2.4.6. Nu het beroep gegrond wordt verklaard, dient verweerder op grond van artikel 8:74, eerste lid, van de Awb het door eiseres betaalde griffierecht te vergoeden.
De rechtbank ziet voorts aanleiding om verweerder met toepassing van artikel 8:75, eerste lid, van de Awb te veroordelen in de kosten die eiseres in verband met de behandeling van het beroep redelijkerwijs heeft moeten maken. De kosten in verband met de door een derde beroepsmatig verleende rechtsbijstand zijn op grond van het Besluit proceskosten bestuursrecht vastgesteld op € 644,-- (1 punt voor het beroepschrift en 1 punt voor het verschijnen ter zitting, met een waarde per punt van € 322,-- en wegingsfactor 1). De rechtbank is niet gebleken dat eiseres in beroep nog andere kosten heeft moeten maken die op grond van het Besluit proceskosten bestuursrecht voor vergoeding in aanmerking komen. Omdat aan eiseres ter zake van het onderhavige geschil een toevoeging is verleend, dient voormeld bedrag aan proceskosten te worden betaald aan de griffier van de rechtbank.

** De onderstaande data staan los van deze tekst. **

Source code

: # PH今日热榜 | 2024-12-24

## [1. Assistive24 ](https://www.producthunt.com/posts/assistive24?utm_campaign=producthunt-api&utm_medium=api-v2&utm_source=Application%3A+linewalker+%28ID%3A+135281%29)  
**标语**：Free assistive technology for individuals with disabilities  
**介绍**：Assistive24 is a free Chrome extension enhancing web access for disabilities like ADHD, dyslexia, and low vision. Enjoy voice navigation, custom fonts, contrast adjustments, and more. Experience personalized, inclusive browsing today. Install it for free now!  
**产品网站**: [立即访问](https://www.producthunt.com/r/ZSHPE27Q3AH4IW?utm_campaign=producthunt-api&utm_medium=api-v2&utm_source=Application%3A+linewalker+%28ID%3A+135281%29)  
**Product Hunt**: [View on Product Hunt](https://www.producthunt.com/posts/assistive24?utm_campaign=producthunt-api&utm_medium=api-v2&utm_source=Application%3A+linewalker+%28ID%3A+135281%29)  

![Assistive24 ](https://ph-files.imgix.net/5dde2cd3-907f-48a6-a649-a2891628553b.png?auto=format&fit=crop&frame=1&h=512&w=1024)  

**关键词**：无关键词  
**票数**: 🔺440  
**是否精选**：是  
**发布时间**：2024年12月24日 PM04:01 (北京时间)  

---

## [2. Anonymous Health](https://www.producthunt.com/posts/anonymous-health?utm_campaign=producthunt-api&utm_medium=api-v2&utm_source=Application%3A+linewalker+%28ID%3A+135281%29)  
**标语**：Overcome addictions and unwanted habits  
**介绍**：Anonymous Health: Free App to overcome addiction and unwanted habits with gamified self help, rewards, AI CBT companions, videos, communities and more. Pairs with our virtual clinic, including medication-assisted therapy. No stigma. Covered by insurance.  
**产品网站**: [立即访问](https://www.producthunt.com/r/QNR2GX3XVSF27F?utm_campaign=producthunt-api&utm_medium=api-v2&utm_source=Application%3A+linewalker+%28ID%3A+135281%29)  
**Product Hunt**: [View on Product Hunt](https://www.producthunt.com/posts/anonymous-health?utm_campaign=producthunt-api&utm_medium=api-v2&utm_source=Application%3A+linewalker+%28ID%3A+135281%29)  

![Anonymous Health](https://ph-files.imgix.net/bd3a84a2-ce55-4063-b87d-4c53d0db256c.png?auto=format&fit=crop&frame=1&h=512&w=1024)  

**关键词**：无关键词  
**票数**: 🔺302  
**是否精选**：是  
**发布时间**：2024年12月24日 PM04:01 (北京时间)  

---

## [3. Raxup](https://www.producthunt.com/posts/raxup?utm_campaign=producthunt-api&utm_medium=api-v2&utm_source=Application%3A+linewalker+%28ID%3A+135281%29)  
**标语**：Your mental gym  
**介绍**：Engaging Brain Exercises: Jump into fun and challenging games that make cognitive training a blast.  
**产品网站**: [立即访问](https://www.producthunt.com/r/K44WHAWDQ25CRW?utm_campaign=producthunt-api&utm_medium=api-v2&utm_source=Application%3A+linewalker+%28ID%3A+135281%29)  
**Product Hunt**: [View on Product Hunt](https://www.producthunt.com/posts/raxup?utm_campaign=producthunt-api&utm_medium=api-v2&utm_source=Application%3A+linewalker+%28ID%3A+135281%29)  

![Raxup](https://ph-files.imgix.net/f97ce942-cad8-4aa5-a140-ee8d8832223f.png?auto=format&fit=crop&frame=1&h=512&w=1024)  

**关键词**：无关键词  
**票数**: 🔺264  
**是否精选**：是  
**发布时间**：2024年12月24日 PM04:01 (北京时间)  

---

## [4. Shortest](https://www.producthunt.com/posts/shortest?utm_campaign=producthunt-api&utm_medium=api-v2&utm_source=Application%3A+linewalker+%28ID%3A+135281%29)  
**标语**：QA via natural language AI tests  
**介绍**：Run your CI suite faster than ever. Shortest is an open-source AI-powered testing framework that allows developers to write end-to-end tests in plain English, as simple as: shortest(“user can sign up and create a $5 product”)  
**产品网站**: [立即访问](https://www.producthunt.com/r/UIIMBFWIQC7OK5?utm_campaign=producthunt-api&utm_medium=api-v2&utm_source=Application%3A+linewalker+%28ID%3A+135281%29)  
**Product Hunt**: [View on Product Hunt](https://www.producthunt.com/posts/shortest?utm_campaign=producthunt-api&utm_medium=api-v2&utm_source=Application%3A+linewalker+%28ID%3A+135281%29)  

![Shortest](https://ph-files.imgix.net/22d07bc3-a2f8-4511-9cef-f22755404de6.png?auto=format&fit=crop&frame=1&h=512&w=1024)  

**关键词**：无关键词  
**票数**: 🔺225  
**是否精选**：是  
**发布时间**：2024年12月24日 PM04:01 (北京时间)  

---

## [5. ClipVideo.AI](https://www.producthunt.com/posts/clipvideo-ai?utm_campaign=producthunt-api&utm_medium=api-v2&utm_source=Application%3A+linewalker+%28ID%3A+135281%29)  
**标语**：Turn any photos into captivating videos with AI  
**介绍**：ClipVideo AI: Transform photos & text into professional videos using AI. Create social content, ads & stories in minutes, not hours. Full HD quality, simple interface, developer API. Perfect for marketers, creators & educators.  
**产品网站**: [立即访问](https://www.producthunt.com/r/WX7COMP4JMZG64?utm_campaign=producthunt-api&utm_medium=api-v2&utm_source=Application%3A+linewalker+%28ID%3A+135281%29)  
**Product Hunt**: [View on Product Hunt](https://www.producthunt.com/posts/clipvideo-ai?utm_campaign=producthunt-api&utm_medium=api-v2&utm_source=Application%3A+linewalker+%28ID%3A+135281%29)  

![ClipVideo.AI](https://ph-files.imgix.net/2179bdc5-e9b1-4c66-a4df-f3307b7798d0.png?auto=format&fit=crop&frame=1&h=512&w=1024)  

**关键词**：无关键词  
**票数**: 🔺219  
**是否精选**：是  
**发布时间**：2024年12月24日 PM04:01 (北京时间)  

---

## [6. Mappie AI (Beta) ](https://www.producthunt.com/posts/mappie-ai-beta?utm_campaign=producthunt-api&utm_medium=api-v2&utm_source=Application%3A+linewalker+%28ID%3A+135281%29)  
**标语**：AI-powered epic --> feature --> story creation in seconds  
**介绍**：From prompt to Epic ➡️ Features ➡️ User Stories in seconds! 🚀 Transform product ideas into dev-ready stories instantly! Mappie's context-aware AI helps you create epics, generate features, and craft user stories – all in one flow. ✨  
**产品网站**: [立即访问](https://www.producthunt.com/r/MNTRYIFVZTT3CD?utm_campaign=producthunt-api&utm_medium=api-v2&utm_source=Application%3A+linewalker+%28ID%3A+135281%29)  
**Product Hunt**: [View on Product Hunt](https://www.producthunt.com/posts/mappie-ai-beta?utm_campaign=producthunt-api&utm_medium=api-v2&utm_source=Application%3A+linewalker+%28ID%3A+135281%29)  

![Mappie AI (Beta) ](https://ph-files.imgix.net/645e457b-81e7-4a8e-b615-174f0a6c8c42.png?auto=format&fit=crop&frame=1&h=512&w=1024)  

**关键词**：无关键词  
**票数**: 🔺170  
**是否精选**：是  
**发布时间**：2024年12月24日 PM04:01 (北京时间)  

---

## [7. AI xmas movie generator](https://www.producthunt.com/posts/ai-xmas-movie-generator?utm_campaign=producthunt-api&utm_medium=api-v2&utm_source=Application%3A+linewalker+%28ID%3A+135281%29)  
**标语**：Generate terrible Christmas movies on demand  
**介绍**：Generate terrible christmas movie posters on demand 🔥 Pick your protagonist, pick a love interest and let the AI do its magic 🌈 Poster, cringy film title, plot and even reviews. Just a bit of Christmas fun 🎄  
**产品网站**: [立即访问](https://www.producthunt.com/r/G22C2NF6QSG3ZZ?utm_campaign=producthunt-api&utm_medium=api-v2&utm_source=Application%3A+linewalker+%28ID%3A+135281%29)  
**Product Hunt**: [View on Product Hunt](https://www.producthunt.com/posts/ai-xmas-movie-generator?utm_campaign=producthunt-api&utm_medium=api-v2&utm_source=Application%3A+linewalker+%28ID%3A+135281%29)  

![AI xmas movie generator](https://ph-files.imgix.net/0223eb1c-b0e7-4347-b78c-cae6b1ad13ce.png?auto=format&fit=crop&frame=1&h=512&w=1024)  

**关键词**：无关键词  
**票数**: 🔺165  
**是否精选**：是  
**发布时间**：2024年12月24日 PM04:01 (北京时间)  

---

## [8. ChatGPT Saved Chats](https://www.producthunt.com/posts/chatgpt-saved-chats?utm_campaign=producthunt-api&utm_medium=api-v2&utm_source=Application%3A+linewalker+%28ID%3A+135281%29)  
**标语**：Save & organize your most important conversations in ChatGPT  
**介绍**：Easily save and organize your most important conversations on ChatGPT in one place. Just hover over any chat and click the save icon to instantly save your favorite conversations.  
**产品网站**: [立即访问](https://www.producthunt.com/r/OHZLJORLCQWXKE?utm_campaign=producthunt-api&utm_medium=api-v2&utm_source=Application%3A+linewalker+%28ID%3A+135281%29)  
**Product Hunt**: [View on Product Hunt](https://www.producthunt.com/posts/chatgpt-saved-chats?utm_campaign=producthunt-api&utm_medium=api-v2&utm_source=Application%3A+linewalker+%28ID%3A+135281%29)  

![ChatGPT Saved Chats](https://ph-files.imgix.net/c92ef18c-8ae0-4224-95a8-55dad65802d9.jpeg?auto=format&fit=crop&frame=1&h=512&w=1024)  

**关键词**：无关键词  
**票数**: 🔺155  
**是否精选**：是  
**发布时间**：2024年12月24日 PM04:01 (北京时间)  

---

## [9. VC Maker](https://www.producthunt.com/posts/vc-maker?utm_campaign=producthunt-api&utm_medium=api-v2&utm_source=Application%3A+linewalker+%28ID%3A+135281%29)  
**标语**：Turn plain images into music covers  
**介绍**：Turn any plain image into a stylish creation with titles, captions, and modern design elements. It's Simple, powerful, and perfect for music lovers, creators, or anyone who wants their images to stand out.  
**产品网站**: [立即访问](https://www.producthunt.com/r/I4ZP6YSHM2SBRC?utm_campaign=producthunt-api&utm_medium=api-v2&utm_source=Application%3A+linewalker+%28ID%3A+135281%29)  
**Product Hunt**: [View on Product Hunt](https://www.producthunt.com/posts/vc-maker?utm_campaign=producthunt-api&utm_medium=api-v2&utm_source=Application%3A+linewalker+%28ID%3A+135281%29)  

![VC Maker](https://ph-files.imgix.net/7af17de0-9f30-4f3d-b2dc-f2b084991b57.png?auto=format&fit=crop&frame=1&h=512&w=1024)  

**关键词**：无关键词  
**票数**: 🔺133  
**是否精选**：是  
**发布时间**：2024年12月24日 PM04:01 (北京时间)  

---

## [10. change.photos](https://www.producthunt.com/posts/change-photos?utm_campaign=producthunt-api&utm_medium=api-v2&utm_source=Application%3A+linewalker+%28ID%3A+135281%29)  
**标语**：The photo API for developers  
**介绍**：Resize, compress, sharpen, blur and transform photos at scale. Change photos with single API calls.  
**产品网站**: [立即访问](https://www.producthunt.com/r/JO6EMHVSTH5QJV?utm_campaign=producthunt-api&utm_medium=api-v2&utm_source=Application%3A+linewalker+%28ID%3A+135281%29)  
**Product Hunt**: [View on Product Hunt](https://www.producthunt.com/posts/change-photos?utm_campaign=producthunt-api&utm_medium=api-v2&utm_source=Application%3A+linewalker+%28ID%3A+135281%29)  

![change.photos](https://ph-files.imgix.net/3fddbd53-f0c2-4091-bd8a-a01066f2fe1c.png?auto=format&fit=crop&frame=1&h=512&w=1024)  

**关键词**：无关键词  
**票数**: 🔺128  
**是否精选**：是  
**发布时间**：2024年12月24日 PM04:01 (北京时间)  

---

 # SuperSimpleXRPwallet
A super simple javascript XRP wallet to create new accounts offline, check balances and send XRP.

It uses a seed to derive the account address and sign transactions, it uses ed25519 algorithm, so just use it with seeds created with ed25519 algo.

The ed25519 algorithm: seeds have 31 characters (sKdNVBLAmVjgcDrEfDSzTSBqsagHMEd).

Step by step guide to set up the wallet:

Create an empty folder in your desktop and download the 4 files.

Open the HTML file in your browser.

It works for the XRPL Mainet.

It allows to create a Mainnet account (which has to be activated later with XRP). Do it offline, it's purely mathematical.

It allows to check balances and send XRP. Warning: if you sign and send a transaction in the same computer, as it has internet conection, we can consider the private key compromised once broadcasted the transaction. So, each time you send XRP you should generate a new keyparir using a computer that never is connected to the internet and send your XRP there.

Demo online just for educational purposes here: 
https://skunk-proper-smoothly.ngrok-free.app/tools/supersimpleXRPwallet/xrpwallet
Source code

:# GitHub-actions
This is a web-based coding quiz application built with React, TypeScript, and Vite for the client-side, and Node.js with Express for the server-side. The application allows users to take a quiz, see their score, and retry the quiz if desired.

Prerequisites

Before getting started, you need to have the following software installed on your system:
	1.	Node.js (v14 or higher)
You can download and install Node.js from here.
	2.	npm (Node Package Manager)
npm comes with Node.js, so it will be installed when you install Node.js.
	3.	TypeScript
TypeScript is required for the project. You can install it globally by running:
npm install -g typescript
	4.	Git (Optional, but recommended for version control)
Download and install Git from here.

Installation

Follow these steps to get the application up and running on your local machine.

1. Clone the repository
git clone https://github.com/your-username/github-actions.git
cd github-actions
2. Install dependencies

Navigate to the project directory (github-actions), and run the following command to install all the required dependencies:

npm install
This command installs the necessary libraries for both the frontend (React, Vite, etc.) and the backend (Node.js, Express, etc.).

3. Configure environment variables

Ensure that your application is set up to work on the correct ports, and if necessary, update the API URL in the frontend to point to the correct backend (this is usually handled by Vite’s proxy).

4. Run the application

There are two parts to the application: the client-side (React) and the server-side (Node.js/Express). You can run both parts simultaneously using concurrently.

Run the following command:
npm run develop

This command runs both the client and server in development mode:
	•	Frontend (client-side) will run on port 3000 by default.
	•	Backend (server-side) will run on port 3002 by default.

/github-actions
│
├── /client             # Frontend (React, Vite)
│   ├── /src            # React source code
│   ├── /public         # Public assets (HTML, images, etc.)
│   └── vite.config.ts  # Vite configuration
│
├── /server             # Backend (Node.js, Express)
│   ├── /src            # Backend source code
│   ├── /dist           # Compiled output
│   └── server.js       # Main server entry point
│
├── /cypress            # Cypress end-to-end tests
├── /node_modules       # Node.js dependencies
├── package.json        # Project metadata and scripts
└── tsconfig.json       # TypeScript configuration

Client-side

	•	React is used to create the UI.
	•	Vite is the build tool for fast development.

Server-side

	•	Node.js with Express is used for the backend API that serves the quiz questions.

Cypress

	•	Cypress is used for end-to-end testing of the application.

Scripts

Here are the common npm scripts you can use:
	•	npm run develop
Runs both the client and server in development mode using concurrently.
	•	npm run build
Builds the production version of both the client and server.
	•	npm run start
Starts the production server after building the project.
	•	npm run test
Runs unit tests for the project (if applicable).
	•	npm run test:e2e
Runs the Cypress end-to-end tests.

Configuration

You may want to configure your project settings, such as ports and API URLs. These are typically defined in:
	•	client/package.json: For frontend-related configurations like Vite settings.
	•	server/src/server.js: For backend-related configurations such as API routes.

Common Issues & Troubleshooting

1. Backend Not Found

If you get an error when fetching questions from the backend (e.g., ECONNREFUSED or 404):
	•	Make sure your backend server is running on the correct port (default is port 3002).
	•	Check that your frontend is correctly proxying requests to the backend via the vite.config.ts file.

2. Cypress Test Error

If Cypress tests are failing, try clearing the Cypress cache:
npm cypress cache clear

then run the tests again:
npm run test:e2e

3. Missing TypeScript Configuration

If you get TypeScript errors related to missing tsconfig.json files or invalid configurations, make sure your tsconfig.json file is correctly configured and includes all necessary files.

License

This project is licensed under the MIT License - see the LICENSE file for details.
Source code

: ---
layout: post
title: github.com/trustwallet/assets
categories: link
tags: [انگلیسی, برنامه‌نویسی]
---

2.4.7. Gezien het vorenstaande beslist de rechtbank als volgt.
3. Beslissing
De rechtbank 's-Gravenhage:
-verklaart het beroep gegrond;
-vernietigt het bestreden besluit;
-bepaalt dat verweerder aan eiseres het door haar betaalde griffierecht ten bedrage van € 145,-- vergoedt;
-veroordeelt verweerder in de proceskosten die eiseres in verband met de behandeling van dit beroep redelijkerwijs heeft moeten maken, welke kosten worden begroot op € 644,-- ter zake van door een derde beroepsmatig verleende rechtsbijstand, te betalen aan de griffier van de rechtbank.
Aldus gegeven door mr. B. van Velzen, rechter, en door deze en E. Naaijen - van Kleunen, griffier, ondertekend.